The 21st Santa Barbara International Film Festival, which runs from February 2nd to 12th, will kick off with Oscar-winner Robert Towne‘s Ask The Dust starring Salma Hayek and Colin Farrell and finish with Jason Reitman‘s very sharp and funny Thank You For Smoking with Aaron Eckhardt, Maria Bello, Katie Holmes,Rob Lowe, William H. Macy and Robert Duvall. I don’t recognize the films yet, but there will be discussions with and tributes paid to Towne, Phillip Seymour Hoffman, Heath Ledger, Felicity Huffman, Maria Bello and Naomi Watts.
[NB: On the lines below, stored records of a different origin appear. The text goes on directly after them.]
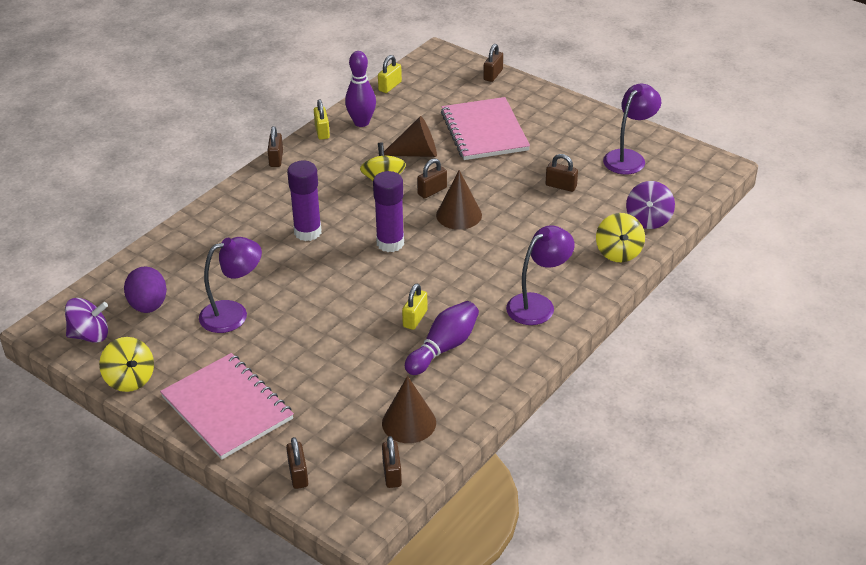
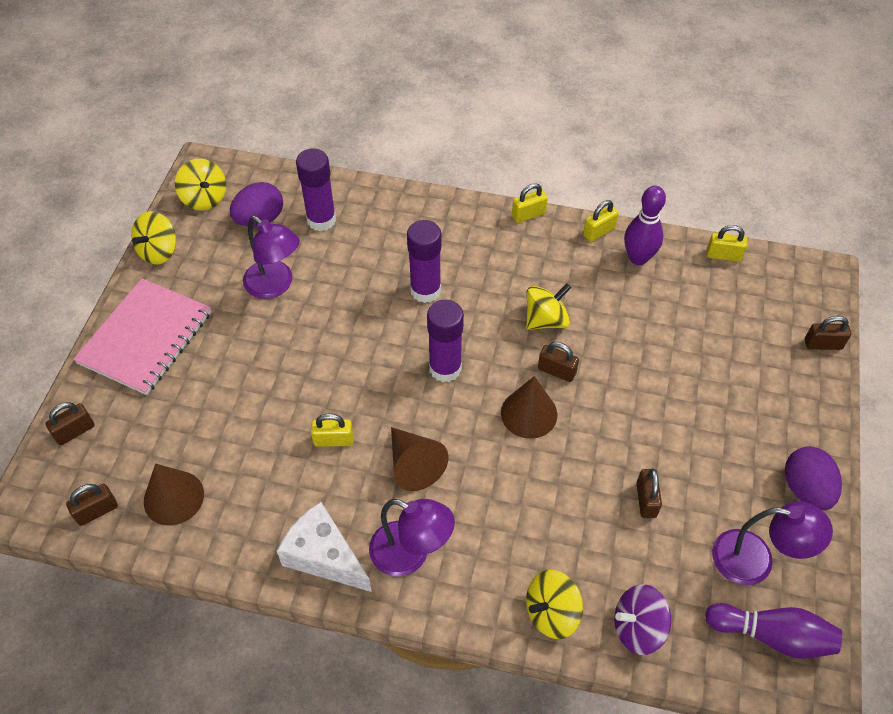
camera: 65 degrees right, 15 degrees up
purple spinning top [65,298,108,343] -> yellow spinning top [175,159,226,210]
brown padlock [267,126,283,167] -> yellow padlock [512,183,548,223]
brown cone [384,116,437,157] -> brown cone moved to [391,427,448,491]
purple bowling pin [405,301,479,375] -> purple bowling pin moved to [705,603,842,659]
pink notebook [441,97,530,160] -> none
none -> white cheese [277,502,372,592]
none -> purple glue stick [296,148,336,231]
none -> purple egg [785,446,842,510]

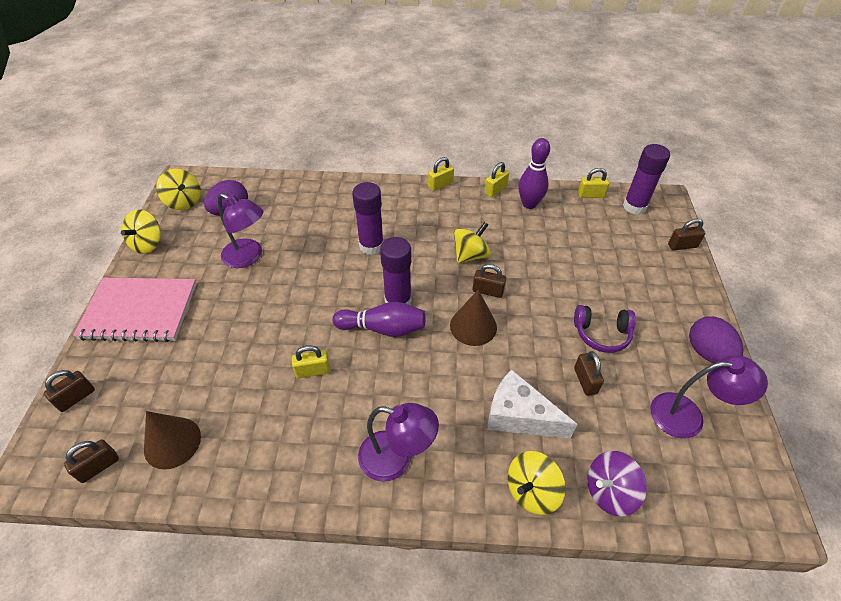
camera: 10 degrees left, 5 degrees down
pink notebook [73,278,211,395] -> pink notebook turned 75 degrees clockwise [73,278,196,342]
white cheese [277,502,372,592] -> white cheese moved to [487,370,577,439]
purple glue stick [296,148,336,231] -> purple glue stick moved to [623,144,670,215]
brown cone [391,427,448,491] -> none
purple bowling pin [705,603,842,659] -> purple bowling pin moved to [332,302,425,337]
none -> purple headphones [574,305,636,353]

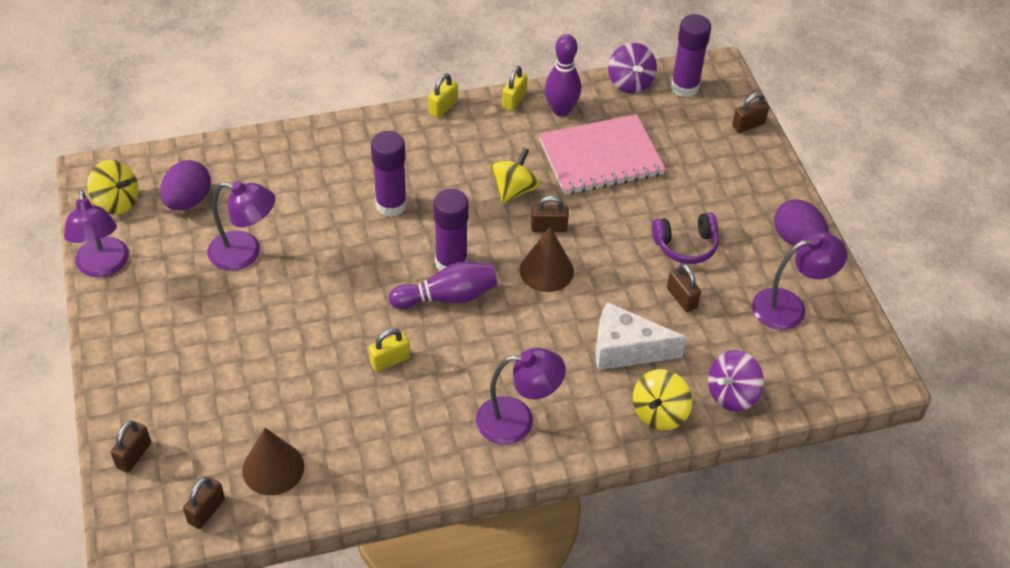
camera: 20 degrees left, 0 degrees up
pink notebook [73,278,196,342] -> pink notebook moved to [539,114,666,195]
yellow spinning top [121,209,161,254] -> purple lamp [64,190,129,277]
yellow padlock [578,168,609,198] -> purple spinning top [608,43,657,94]

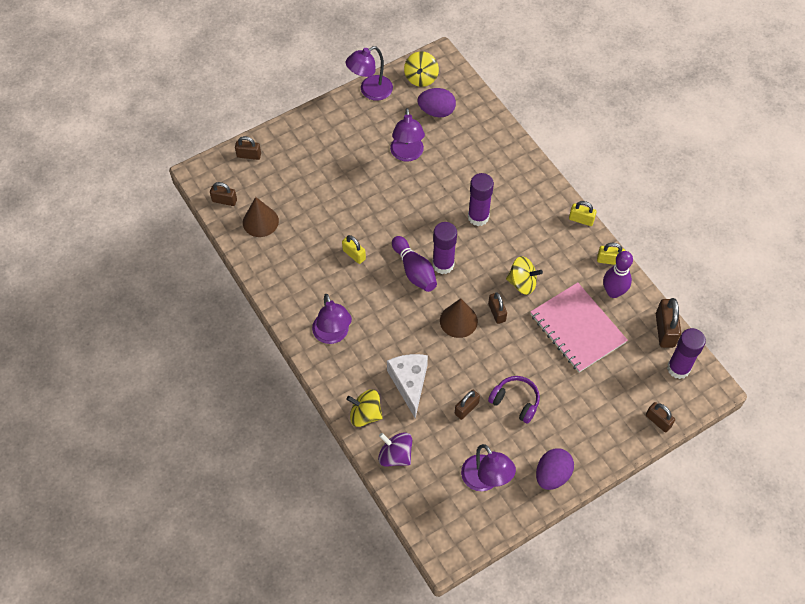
camera: 75 degrees right, 10 degrees up
purple spinning top [608,43,657,94] -> brown padlock [656,298,681,348]
purple headphones [652,212,719,264] -> purple headphones turned 150 degrees clockwise [488,376,540,424]

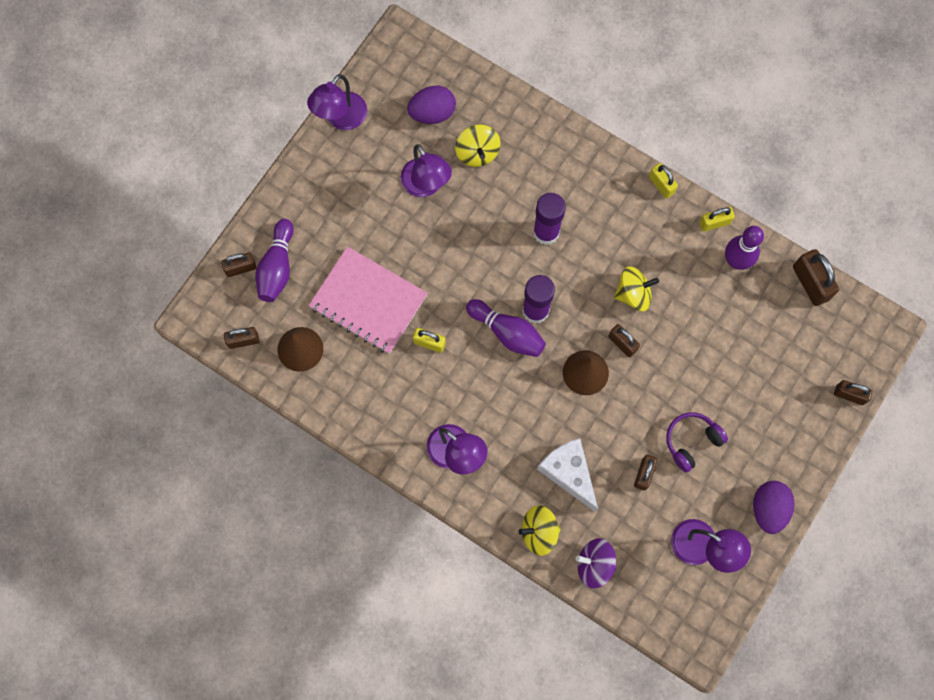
camera: 25 degrees left, 15 degrees up
yellow spinning top [404,51,439,87] -> yellow spinning top moved to [455,124,501,167]
purple headphones [488,376,540,424] -> purple headphones turned 45 degrees counterclockwise [666,412,728,472]
pink notebook [530,282,628,373] -> pink notebook moved to [309,246,428,354]
yellow padlock [569,201,597,226] -> yellow padlock turned 60 degrees clockwise [649,163,678,199]
purple glue stick [667,328,706,379] -> none
none -> purple bowling pin [255,219,294,302]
The festival will also present the second annual “Attenborough Award for Excellence in Nature Filmmaking” to director James Cameron (who?…wait a minute…didn’t he direct something about eight or nine years ago…?).
Reader Mike Gebert just wrote and said, “The Oscars could be hosted by Jenna Jameson for all I care, but if the Best Picture nominees are Capote, Brokeback Mountain, Crash, Good Night and Good Luck and Munich, then haven’t the Oscars basically become the Independent Spirit Awards and completely severed any ties with the main American moviegoing public?” And I replied, “First of all, Munich probably won’t make it. But otherwise…hello?…Brokeback Mountain is on its way to becoming a sizable popular hit (it hasn’t even begun to be seen by mainstream America), and Crash connected very nicely before going to DVD. And Capote, thank goodness, will now be seen by more people as a result of its likely Oscar nomination for Best Picture. Oscar winners have been huge financial hits in the past, but those days are pretty much over because the big studios have all but taken themselves out of the Oscar-contending game. Are you suggesting that the finalists should be picked from among the biggest moneymakers? It’s an old analogy of mine, but as movieogers we all live in a Planet of the Apes nation with movies for the smart chimps and movies for the gorillas. You know this, and yet you say it’s disappointing that there aren’t more gorilla movies among the likely Best Picture nods? The days of big-studio movies like Gone With the Wind, The Best Years of Our Lives, The Bridge on the River Kwai, My Fair Lady amd The Godfather are over…but the era of Very Good and In Some Cases Emotionally Riveting Films like the ones that are likely to be nominated is now upon us…and that’s that. I’m not saying it would be impossible for a big studio to finance a Gone With the Wind or Bridge on the River Kwai or The Godfather these days, but obviously those days have all but slipped away. You know it, I know it…get used to it.”